“By this we know love, that he laid down his life for us.”
(1 John 3:16a)
(Devotion Drawn from the Old Testament)
When they spoke or wrote in Greek, the Jews referred to their burnt offering as a holocaust sacrifice. In the Greek holocaust means totally burned. The burnt offering was the only sacrifice that was always—apart from its blood and hide—totally burned upon God’s altar. When Old Testament believers brought their livestock to be totally burned, this indicated wholehearted dedication on the part of the person who brought such livestock. Who today would bring their offering to church, only to have it totally burned on God’s altar? When given sincerely, a holocaust sacrifice was a profound expression of love/dedication to God. Thus the Burnt Offering (Holocaust Sacrifice) was a sacrifice indicating sanctification. As God was the initiator of sacrifice, even miraculously lighting the altar fire in the tabernacle and later the temple, we observe that sanctification begins with God. Burning sacrificial portions on God’s altar did not mean He as consuming them with His wrath; rather He was graciously receiving such sacrifices in the stead of the offerer.
Old Testament sacrifices were usually offered to God in a specific order.

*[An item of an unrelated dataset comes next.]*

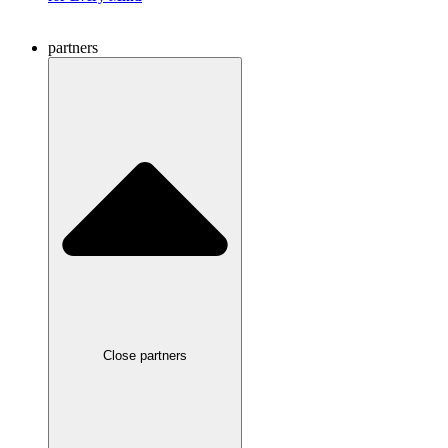
partners
Close partners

First, the sin (or guilt) offering would be sacrificed; forgiveness is what a believer needs first and foremost. Second, the burnt offering would be sacrificed, for flowing from forgiveness God creates sanctification. Third, the peace offering would be offered to God, and its main activity was the communion meal, identifying fellowship with God and one another. Christ on the cross fulfills each of these kinds of sacrifice, for only in Him do we find forgiveness, sanctification and true fellowship. Return now to considering the burnt offering (holocaust sacrifice).
Jesus is our holocaust sacrifice. Of course He was not totally burned when He hung upon the altar of the cross, but He was nonetheless totally consumed by death, consumed for our salvation. Instead of bringing valuable livestock or money, Christ brought himself, and by this we know love, that he laid down his life for us. On the cross Jesus presented himself as our holocaust sacrifice, and the Father received it as the greatest act of love and dedication ever performed, for it was the supreme act of love directed not just to the Father but to all mankind. From Christ’s sacrifice we realize sanctification does not begin with us. It is in our place that Christ dies on the cross, and thus it is in our place that Christ’s death initiates and becomes our sanctification. The only way we can accomplish any sanctified behavior is from and through His self-sacrifice. His holocaust sacrifice both teaches us love and empowers us to love as well.
Lord Jesus, help me to ever rejoice in your holocaust sacrifice for me. Amen.
 The blood—the life of the burnt offering—was too sacred to be burned. The hide of a burnt offering belonged to the priests who, because of this, established quite a lucrative leather-producing business. It should also be noted that the ‘sinew of the thigh’ was likewise not burned (see Gen. 32:32).
 Leviticus 9:24; 2 Chronicles 7:1. After God lighted the fire, the priests were not allowed to let it go out.